Почему-то подумалось о том, что именно так маньяки разговаривают.
- Не интересна... - как завороженная повторила Зинаида Пафнутьевна и тут же уткнулась носом в газетку, которую держала в руках.
- Идём, - абсолютно другим тоном произнес Самаэль.
Не знаю, почему, но мне стало жаль старушку. Та ещё старая карга и злобная сплетница, но это... Не знаю, что именно, но это было бесчеловечно. Да он её зомбировал!

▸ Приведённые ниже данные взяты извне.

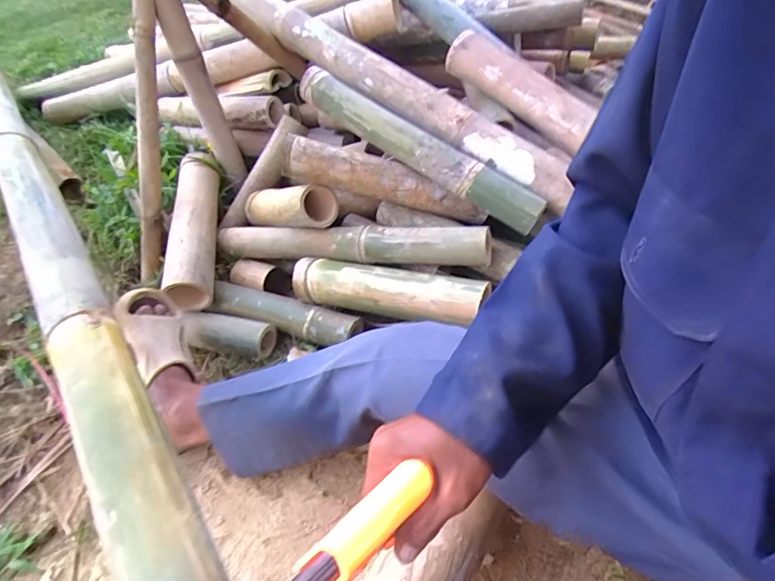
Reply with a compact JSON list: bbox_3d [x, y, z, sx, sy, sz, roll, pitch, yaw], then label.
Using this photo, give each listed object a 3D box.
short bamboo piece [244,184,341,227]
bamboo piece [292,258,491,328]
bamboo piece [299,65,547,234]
[{"bbox_3d":[-0.209,-0.167,0.845,0.241,0.075,0.070,10,47,39],"label":"short bamboo piece"},{"bbox_3d":[-0.008,-0.003,0.737,0.342,0.083,0.072,15,51,19],"label":"bamboo piece"},{"bbox_3d":[0.047,-0.243,0.741,0.472,0.083,0.066,34,57,12],"label":"bamboo piece"}]

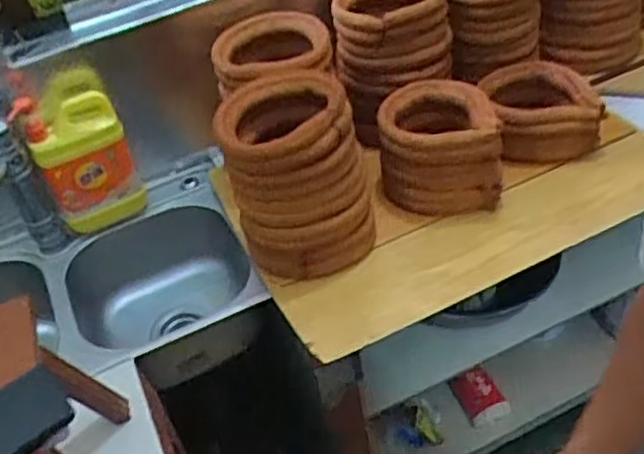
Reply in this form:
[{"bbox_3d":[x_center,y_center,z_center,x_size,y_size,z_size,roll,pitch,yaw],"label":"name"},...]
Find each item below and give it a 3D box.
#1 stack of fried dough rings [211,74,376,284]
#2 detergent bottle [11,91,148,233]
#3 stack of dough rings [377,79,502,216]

- Гипноз, не более, - в мужском тоне промелькнуло недовольство, когда мы зашли в лифт, и мужчина без заминки нажал кнопку седьмого этажа.
Правильную кнопку!
Покосилась, но ничего не сказала. Меня до сих пор не отпускала поездка, так что вступать в полемику о том, о чём не имею представления, я не имела ни малейшего желания. Но осуждать мне никто не запрещал. И не запретит!
И вообще!
Он оправдывается - а значит, чувствует вину. И оправдывается, умудряясь при этом не видеть выражения моего лица, но доподлинно зная мою реакцию! Как? Как он это делает?! Кнопки, двери, мотоцикл - невозможно знать, где и что находится, не видя этого!

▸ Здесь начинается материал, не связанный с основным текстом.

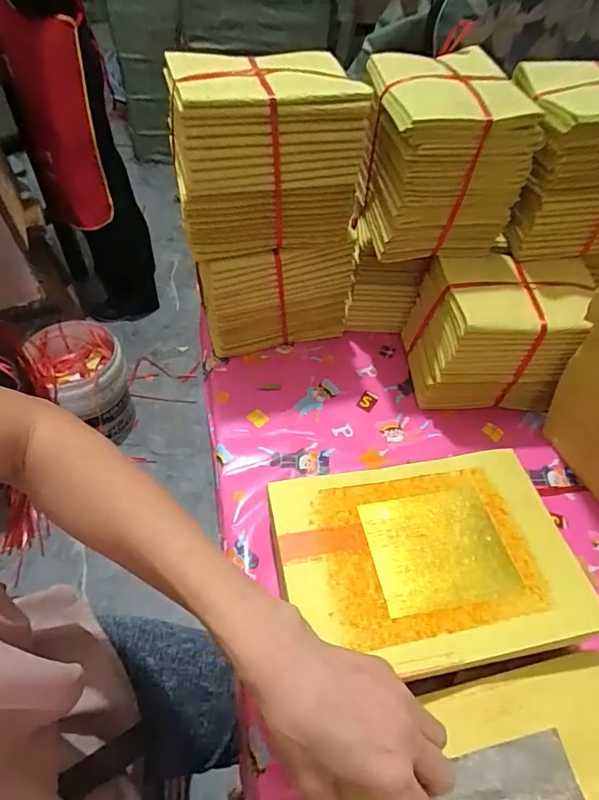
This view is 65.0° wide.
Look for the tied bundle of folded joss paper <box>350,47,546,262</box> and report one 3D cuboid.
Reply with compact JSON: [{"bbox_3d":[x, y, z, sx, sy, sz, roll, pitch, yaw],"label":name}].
[{"bbox_3d":[0.132,-0.224,0.460,0.131,0.138,0.114,-9,52,-10],"label":"tied bundle of folded joss paper"}]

Я вновь начала раздражаться, при этом понимая, что слишком труслива для того, чтобы выйти на открытый конфликт и обвинить спутника во лжи, неуважении и грязных махинациях. Ведь можно было согласиться на такси и не позорить меня перед случайными свидетелями. Можно было отделаться двумя-тремя вежливыми фразами и не гипнотизировать старушку. Можно было...
Можно!
Но ему, видите ли, виднее.
- Ольга Андреевна, - двери лифта распахнулись, выпуская нас на небольшую площадку перед квартирами, когда Самаэль вновь заговорил. - Мне больше трех тысяч лет. Поверьте, я знаю, что делаю.

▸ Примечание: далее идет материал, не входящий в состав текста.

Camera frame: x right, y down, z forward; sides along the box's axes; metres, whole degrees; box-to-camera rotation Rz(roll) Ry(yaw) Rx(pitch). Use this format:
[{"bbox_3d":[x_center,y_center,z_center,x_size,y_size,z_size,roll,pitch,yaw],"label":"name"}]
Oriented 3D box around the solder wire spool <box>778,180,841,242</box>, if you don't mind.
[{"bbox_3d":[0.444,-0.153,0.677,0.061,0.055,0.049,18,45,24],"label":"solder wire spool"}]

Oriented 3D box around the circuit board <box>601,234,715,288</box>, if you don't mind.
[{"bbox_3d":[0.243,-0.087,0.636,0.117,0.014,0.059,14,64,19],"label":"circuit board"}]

- Зачем вы мне это говорите? - я старалась говорить ровно, но всё равно не смогла скрыть осуждение.
- Затем, чтобы вы успокоились и прекратили полыхать негодованием, - на губах спутника заиграла неприязненная усмешка. - Я вижу, но в ином спектре, недоступном человеческому глазу. И поверьте, ваши эмоции на эту секунду - не самое привлекательное зрелище. Рекомендую принять ванну.
Рекомендует он!
Фыркнув, вынула из сумки ключи и, открыв дверь, не сдержалась - крикнула с порога.
- Мам, я пришла! Со мной коллега. Я в ванну, а вы знакомьтесь!
И, скинув обувь, сбежала в душ. Будь что будет! И даже если он загипнотизирует и её, то я просто не хочу на это смотреть - противно. И ещё противнее осознавать, что я бессильна сделать что-либо против.